*** Opening of DATA SUPPLIED ***
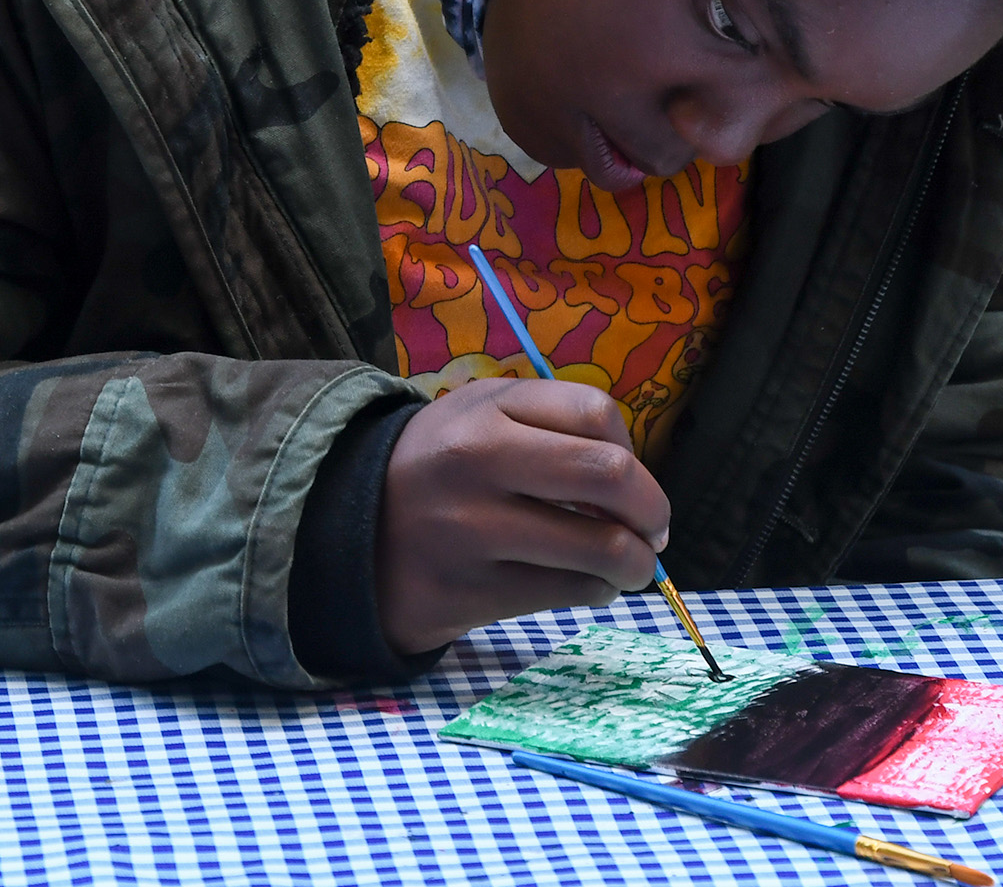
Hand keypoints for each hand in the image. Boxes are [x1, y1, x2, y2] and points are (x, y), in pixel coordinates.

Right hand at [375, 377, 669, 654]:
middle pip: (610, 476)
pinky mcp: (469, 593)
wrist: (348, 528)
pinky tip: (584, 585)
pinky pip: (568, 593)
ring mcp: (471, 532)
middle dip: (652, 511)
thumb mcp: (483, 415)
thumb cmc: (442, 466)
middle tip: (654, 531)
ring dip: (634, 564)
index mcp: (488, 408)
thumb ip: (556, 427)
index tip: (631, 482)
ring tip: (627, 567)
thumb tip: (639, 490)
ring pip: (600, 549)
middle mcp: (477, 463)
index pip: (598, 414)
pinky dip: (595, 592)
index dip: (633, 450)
*** Close of DATA SUPPLIED ***
*** Opening of DATA SUPPLIED ***
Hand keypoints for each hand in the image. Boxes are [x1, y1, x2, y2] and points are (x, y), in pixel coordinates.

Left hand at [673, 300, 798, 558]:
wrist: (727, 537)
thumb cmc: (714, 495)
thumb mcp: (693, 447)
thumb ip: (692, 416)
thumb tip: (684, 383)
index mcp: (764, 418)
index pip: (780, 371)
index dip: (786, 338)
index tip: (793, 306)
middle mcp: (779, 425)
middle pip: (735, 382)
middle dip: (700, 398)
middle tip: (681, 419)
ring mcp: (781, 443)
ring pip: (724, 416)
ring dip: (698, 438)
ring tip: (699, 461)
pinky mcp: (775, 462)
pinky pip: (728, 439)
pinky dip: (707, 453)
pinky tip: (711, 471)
*** Close of DATA SUPPLIED ***
▸ TRY IT
Retype, exactly and in full, the lines above from the one containing "index dip: (786, 338)" through the one containing "pinky tip: (711, 471)".

▸ SOLUTION
index dip: (786, 338)
index tip: (793, 306)
middle mcp: (779, 425)
middle pip: (735, 382)
middle dip: (700, 398)
middle tip: (681, 419)
ring mcp: (781, 443)
ring pip: (724, 416)
ring dip: (698, 438)
ring tip: (699, 461)
pinky mcp: (775, 462)
pinky pip: (728, 439)
pinky dip: (707, 453)
pinky tip: (711, 471)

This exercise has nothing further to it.